_WORK INSTRUCTIONS_.
Copy every line of the records below word for word, in the same order.

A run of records
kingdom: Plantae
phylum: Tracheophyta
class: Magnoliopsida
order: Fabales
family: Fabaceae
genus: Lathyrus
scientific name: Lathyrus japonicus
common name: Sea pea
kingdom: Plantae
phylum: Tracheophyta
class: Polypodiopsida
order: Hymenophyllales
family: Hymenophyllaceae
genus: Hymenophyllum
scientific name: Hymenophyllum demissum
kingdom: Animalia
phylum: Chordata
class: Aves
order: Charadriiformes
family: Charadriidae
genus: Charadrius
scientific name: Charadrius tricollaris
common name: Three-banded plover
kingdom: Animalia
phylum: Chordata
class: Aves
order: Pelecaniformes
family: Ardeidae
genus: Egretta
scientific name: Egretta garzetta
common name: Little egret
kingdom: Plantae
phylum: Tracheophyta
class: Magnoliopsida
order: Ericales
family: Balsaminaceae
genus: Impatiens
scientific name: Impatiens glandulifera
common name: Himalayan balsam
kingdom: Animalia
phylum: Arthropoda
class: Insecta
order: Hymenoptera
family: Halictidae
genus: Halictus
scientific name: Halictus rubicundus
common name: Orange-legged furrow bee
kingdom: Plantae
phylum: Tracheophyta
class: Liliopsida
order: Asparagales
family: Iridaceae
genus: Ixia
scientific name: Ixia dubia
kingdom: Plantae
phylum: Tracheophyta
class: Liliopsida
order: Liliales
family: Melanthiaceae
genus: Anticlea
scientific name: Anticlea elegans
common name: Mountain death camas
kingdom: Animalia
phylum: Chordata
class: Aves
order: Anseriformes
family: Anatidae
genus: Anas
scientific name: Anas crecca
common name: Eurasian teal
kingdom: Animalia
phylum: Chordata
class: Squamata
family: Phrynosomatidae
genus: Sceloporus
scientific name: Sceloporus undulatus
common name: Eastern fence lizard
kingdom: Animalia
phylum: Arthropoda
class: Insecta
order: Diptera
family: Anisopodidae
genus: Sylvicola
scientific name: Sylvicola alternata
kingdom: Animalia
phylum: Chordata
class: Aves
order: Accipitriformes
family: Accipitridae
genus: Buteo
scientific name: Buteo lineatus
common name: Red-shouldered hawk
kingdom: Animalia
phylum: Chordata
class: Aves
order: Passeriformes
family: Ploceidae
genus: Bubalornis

_THE REPLY_.
kingdom: Plantae
phylum: Tracheophyta
class: Magnoliopsida
order: Fabales
family: Fabaceae
genus: Lathyrus
scientific name: Lathyrus japonicus
common name: Sea pea
kingdom: Plantae
phylum: Tracheophyta
class: Polypodiopsida
order: Hymenophyllales
family: Hymenophyllaceae
genus: Hymenophyllum
scientific name: Hymenophyllum demissum
kingdom: Animalia
phylum: Chordata
class: Aves
order: Charadriiformes
family: Charadriidae
genus: Charadrius
scientific name: Charadrius tricollaris
common name: Three-banded plover
kingdom: Animalia
phylum: Chordata
class: Aves
order: Pelecaniformes
family: Ardeidae
genus: Egretta
scientific name: Egretta garzetta
common name: Little egret
kingdom: Plantae
phylum: Tracheophyta
class: Magnoliopsida
order: Ericales
family: Balsaminaceae
genus: Impatiens
scientific name: Impatiens glandulifera
common name: Himalayan balsam
kingdom: Animalia
phylum: Arthropoda
class: Insecta
order: Hymenoptera
family: Halictidae
genus: Halictus
scientific name: Halictus rubicundus
common name: Orange-legged furrow bee
kingdom: Plantae
phylum: Tracheophyta
class: Liliopsida
order: Asparagales
family: Iridaceae
genus: Ixia
scientific name: Ixia dubia
kingdom: Plantae
phylum: Tracheophyta
class: Liliopsida
order: Liliales
family: Melanthiaceae
genus: Anticlea
scientific name: Anticlea elegans
common name: Mountain death camas
kingdom: Animalia
phylum: Chordata
class: Aves
order: Anseriformes
family: Anatidae
genus: Anas
scientific name: Anas crecca
common name: Eurasian teal
kingdom: Animalia
phylum: Chordata
class: Squamata
family: Phrynosomatidae
genus: Sceloporus
scientific name: Sceloporus undulatus
common name: Eastern fence lizard
kingdom: Animalia
phylum: Arthropoda
class: Insecta
order: Diptera
family: Anisopodidae
genus: Sylvicola
scientific name: Sylvicola alternata
kingdom: Animalia
phylum: Chordata
class: Aves
order: Accipitriformes
family: Accipitridae
genus: Buteo
scientific name: Buteo lineatus
common name: Red-shouldered hawk
kingdom: Animalia
phylum: Chordata
class: Aves
order: Passeriformes
family: Ploceidae
genus: Bubalornis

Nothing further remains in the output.